OBJECTIVE:
Please copy the entries, starting with the first line and going on through the line with "collectors: H. Tsai", and substitute "binomial" for each "scientific name" while leaving everything else unchanged.
+++ ROWS
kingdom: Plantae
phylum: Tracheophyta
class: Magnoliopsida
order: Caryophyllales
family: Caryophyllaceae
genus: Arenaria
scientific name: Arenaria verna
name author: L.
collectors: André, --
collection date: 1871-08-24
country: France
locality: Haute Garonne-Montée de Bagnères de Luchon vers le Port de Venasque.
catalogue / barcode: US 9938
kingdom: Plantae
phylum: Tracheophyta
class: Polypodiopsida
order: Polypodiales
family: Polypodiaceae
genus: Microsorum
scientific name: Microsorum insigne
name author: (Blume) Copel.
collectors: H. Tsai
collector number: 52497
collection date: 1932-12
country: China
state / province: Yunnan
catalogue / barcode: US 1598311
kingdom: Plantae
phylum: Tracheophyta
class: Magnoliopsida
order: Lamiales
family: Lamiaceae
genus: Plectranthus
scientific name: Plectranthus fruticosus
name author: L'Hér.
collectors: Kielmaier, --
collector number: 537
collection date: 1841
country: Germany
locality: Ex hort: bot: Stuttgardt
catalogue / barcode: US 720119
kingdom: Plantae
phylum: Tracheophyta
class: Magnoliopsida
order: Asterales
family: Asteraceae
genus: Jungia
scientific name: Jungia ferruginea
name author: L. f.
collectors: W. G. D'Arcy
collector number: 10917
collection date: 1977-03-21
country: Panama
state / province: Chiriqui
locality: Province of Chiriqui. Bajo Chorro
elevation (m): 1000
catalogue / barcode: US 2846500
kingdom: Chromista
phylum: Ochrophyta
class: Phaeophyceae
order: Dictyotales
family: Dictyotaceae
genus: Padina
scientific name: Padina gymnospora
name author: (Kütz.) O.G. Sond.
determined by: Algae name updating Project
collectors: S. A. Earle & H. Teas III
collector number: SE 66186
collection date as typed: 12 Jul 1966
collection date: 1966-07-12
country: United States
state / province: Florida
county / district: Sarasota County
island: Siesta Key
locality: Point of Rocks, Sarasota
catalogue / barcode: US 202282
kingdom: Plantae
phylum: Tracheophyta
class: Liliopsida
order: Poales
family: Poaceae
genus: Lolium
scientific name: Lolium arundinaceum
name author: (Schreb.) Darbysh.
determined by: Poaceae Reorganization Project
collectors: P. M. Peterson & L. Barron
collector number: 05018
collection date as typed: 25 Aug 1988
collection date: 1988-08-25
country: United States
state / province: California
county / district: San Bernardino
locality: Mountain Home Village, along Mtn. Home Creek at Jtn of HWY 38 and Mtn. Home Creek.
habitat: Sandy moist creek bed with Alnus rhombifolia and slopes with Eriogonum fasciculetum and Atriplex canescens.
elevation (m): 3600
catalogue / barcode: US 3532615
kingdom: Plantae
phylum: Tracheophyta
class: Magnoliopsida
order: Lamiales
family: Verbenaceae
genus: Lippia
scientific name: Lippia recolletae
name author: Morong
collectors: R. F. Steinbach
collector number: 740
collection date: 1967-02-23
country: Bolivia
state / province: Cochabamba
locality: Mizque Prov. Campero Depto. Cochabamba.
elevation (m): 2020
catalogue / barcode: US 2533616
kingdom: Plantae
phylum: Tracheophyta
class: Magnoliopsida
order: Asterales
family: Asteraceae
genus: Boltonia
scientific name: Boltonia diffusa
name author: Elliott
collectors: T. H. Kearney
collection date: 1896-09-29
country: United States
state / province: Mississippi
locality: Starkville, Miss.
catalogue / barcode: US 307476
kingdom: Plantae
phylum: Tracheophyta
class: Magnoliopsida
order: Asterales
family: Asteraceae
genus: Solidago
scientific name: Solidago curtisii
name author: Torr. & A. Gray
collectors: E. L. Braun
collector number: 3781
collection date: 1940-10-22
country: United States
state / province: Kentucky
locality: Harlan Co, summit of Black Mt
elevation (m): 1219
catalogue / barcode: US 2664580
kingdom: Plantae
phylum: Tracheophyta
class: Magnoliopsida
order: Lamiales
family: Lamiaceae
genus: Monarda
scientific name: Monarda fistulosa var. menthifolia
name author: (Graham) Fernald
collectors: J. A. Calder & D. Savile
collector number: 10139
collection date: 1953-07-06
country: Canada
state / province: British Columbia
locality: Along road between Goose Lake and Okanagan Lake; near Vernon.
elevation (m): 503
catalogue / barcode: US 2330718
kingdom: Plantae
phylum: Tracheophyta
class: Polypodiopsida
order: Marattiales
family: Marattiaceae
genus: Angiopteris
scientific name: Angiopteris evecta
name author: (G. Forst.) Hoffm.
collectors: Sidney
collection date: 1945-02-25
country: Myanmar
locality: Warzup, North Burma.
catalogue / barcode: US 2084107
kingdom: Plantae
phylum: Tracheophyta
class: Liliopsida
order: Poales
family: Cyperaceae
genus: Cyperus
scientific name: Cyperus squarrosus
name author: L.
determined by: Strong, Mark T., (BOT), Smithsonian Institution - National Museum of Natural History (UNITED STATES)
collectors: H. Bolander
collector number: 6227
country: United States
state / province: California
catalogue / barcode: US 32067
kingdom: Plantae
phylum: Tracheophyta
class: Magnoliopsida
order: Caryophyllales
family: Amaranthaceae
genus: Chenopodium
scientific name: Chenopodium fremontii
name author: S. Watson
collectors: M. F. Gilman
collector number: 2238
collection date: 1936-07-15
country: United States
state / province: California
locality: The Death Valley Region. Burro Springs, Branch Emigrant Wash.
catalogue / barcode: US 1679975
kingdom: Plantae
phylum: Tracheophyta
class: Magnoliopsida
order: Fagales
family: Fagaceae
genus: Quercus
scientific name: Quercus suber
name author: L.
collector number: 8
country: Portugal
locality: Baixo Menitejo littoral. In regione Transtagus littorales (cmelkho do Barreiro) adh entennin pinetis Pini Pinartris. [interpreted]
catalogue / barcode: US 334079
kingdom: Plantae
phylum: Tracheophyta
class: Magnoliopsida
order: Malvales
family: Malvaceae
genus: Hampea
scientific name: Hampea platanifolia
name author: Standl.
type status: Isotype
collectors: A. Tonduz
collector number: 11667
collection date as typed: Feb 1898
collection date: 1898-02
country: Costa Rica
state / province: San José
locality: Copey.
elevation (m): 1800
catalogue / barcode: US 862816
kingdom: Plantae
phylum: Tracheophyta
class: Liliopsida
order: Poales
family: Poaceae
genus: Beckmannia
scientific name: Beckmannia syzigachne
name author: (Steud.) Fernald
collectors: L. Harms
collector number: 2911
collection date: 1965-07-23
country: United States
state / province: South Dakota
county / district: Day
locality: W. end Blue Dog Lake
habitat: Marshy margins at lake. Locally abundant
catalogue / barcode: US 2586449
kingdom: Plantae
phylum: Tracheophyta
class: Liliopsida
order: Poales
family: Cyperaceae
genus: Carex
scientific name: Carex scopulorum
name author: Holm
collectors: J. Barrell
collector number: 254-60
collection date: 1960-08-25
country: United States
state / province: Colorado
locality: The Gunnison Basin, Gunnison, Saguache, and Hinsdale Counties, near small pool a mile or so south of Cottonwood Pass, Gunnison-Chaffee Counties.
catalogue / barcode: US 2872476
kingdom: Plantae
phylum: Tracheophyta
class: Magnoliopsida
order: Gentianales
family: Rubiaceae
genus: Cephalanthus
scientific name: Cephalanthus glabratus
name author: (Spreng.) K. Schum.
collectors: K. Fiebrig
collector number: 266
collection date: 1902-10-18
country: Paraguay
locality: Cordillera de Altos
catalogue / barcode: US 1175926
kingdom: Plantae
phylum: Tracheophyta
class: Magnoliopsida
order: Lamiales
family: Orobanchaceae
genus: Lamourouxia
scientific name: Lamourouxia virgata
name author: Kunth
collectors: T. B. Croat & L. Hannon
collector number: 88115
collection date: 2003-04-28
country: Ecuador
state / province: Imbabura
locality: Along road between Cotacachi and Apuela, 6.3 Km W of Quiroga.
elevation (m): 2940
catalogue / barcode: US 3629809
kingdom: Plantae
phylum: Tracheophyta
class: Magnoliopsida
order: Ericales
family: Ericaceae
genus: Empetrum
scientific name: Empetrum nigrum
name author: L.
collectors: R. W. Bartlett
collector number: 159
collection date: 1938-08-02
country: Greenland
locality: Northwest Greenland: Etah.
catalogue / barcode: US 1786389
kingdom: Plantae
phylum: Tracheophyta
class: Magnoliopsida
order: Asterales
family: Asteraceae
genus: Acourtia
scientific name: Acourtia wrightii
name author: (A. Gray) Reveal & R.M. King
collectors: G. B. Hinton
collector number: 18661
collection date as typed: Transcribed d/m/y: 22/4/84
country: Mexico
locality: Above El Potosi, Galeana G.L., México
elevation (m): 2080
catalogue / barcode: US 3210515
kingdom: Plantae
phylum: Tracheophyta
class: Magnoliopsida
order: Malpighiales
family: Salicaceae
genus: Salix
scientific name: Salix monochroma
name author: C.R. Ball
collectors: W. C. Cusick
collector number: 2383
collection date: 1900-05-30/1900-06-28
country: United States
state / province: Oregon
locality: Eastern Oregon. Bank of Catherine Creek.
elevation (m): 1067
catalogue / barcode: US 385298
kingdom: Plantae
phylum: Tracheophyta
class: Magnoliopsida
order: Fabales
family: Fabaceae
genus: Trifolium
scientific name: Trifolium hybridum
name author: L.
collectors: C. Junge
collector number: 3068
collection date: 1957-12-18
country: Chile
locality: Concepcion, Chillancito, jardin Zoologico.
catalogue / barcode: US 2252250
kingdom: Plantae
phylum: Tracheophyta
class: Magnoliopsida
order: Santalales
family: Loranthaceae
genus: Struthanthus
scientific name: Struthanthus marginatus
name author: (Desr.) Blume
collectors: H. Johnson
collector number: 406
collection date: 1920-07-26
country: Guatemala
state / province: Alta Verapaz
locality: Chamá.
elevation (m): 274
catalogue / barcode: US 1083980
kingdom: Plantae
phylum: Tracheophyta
++++++
OUTPUT:
kingdom: Plantae
phylum: Tracheophyta
class: Magnoliopsida
order: Caryophyllales
family: Caryophyllaceae
genus: Arenaria
binomial: Arenaria verna
name author: L.
collectors: André, --
collection date: 1871-08-24
country: France
locality: Haute Garonne-Montée de Bagnères de Luchon vers le Port de Venasque.
catalogue / barcode: US 9938
kingdom: Plantae
phylum: Tracheophyta
class: Polypodiopsida
order: Polypodiales
family: Polypodiaceae
genus: Microsorum
binomial: Microsorum insigne
name author: (Blume) Copel.
collectors: H. Tsai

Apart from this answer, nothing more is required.